Across all entries below, how many lines include "configure"? Only the number, please.

Top of The data

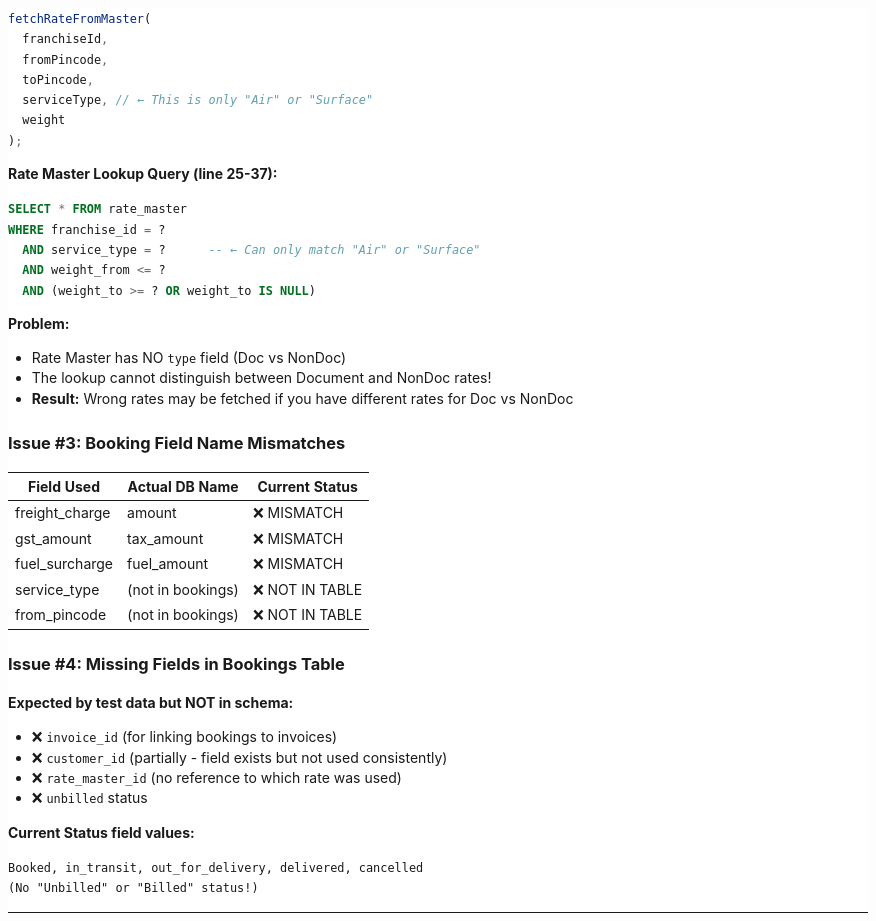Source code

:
 ```javascript
fetchRateFromMaster(
  franchiseId,
  fromPincode,
  toPincode,
  serviceType, // ← This is only "Air" or "Surface"
  weight
);
```

**Rate Master Lookup Query (line 25-37):**

```sql
SELECT * FROM rate_master
WHERE franchise_id = ?
  AND service_type = ?      -- ← Can only match "Air" or "Surface"
  AND weight_from <= ?
  AND (weight_to >= ? OR weight_to IS NULL)
```

**Problem:**

- Rate Master has NO `type` field (Doc vs NonDoc)
- The lookup cannot distinguish between Document and NonDoc rates!
- **Result:** Wrong rates may be fetched if you have different rates for Doc vs NonDoc

### Issue #3: Booking Field Name Mismatches

| Field Used     | Actual DB Name    | Current Status  |
| -------------- | ----------------- | --------------- |
| freight_charge | amount            | ❌ MISMATCH     |
| gst_amount     | tax_amount        | ❌ MISMATCH     |
| fuel_surcharge | fuel_amount       | ❌ MISMATCH     |
| service_type   | (not in bookings) | ❌ NOT IN TABLE |
| from_pincode   | (not in bookings) | ❌ NOT IN TABLE |

### Issue #4: Missing Fields in Bookings Table

**Expected by test data but NOT in schema:**

- ❌ `invoice_id` (for linking bookings to invoices)
- ❌ `customer_id` (partially - field exists but not used consistently)
- ❌ `rate_master_id` (no reference to which rate was used)
- ❌ `unbilled` status

**Current Status field values:**

```
Booked, in_transit, out_for_delivery, delivered, cancelled
(No "Unbilled" or "Billed" status!)
```

---
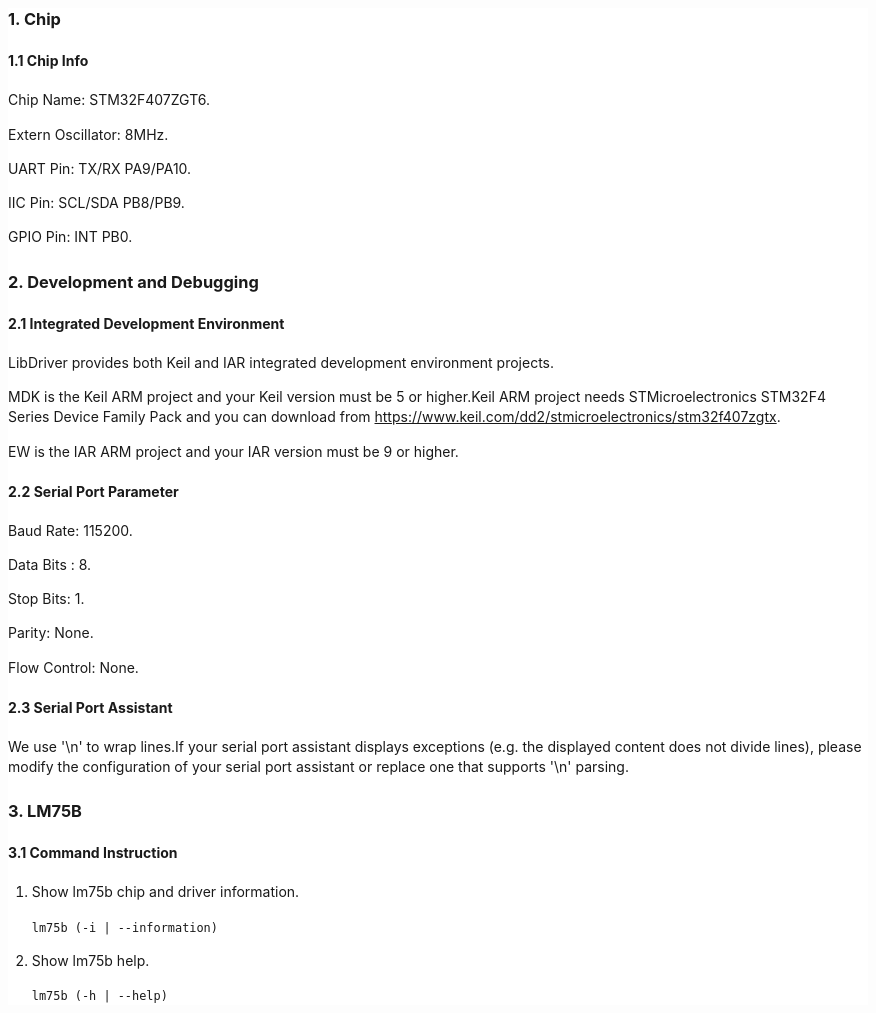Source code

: ### 1. Chip

#### 1.1 Chip Info

Chip Name: STM32F407ZGT6.

Extern Oscillator: 8MHz.

UART Pin: TX/RX PA9/PA10.

IIC Pin: SCL/SDA PB8/PB9.

GPIO Pin: INT PB0.

### 2. Development and Debugging

#### 2.1 Integrated Development Environment

LibDriver provides both Keil and IAR integrated development environment projects.

MDK is the Keil ARM project and your Keil version must be 5 or higher.Keil ARM project needs STMicroelectronics STM32F4 Series Device Family Pack and you can download from https://www.keil.com/dd2/stmicroelectronics/stm32f407zgtx.

EW is the IAR ARM project and your IAR version must be 9 or higher.

#### 2.2 Serial Port Parameter

Baud Rate: 115200.

Data Bits : 8.

Stop Bits: 1.

Parity: None.

Flow Control: None.

#### 2.3 Serial Port Assistant

We use '\n' to wrap lines.If your serial port assistant displays exceptions (e.g. the displayed content does not divide lines), please modify the configuration of your serial port assistant or replace one that supports '\n' parsing.

### 3. LM75B

#### 3.1 Command Instruction

1. Show lm75b chip and driver information.

   ```shell
   lm75b (-i | --information)
   ```

2. Show lm75b help.

   ```shell
   lm75b (-h | --help)
   ```
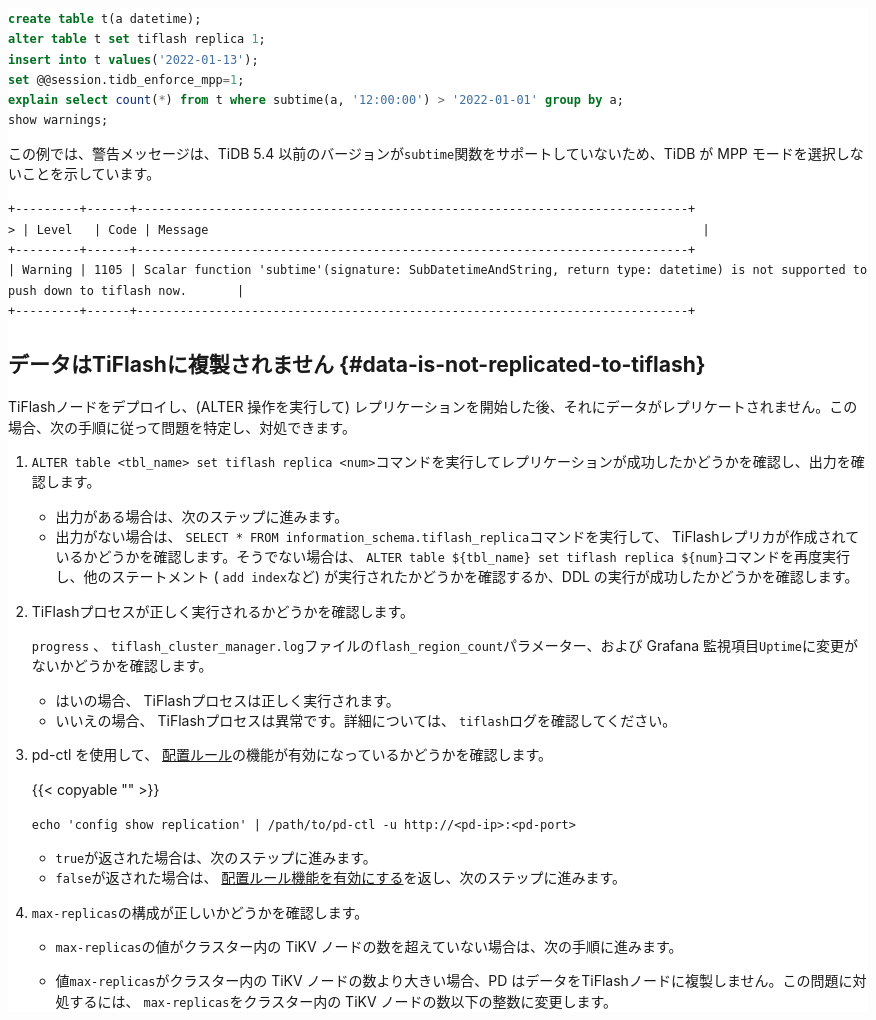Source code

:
 ```sql
create table t(a datetime);
alter table t set tiflash replica 1;
insert into t values('2022-01-13');
set @@session.tidb_enforce_mpp=1;
explain select count(*) from t where subtime(a, '12:00:00') > '2022-01-01' group by a;
show warnings;
```

この例では、警告メッセージは、TiDB 5.4 以前のバージョンが`subtime`関数をサポートしていないため、TiDB が MPP モードを選択しないことを示しています。

```
+---------+------+-----------------------------------------------------------------------------+
> | Level   | Code | Message                                                                     |
+---------+------+-----------------------------------------------------------------------------+
| Warning | 1105 | Scalar function 'subtime'(signature: SubDatetimeAndString, return type: datetime) is not supported to push down to tiflash now.       |
+---------+------+-----------------------------------------------------------------------------+
```

## データはTiFlashに複製されません {#data-is-not-replicated-to-tiflash}

TiFlashノードをデプロイし、(ALTER 操作を実行して) レプリケーションを開始した後、それにデータがレプリケートされません。この場合、次の手順に従って問題を特定し、対処できます。

1.  `ALTER table <tbl_name> set tiflash replica <num>`コマンドを実行してレプリケーションが成功したかどうかを確認し、出力を確認します。

    -   出力がある場合は、次のステップに進みます。
    -   出力がない場合は、 `SELECT * FROM information_schema.tiflash_replica`コマンドを実行して、 TiFlashレプリカが作成されているかどうかを確認します。そうでない場合は、 `ALTER table ${tbl_name} set tiflash replica ${num}`コマンドを再度実行し、他のステートメント ( `add index`など) が実行されたかどうかを確認するか、DDL の実行が成功したかどうかを確認します。

2.  TiFlashプロセスが正しく実行されるかどうかを確認します。

    `progress` 、 `tiflash_cluster_manager.log`ファイルの`flash_region_count`パラメーター、および Grafana 監視項目`Uptime`に変更がないかどうかを確認します。

    -   はいの場合、 TiFlashプロセスは正しく実行されます。
    -   いいえの場合、 TiFlashプロセスは異常です。詳細については、 `tiflash`ログを確認してください。

3.  pd-ctl を使用して、 [配置ルール](/configure-placement-rules.md)の機能が有効になっているかどうかを確認します。

    {{< copyable "" >}}

    ```shell
    echo 'config show replication' | /path/to/pd-ctl -u http://<pd-ip>:<pd-port>
    ```

    -   `true`が返された場合は、次のステップに進みます。
    -   `false`が返された場合は、 [配置ルール機能を有効にする](/configure-placement-rules.md#enable-placement-rules)を返し、次のステップに進みます。

4.  `max-replicas`の構成が正しいかどうかを確認します。

    -   `max-replicas`の値がクラスター内の TiKV ノードの数を超えていない場合は、次の手順に進みます。

    -   値`max-replicas`がクラスター内の TiKV ノードの数より大きい場合、PD はデータをTiFlashノードに複製しません。この問題に対処するには、 `max-replicas`をクラスター内の TiKV ノードの数以下の整数に変更します。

Bottom of The data

# Response:
2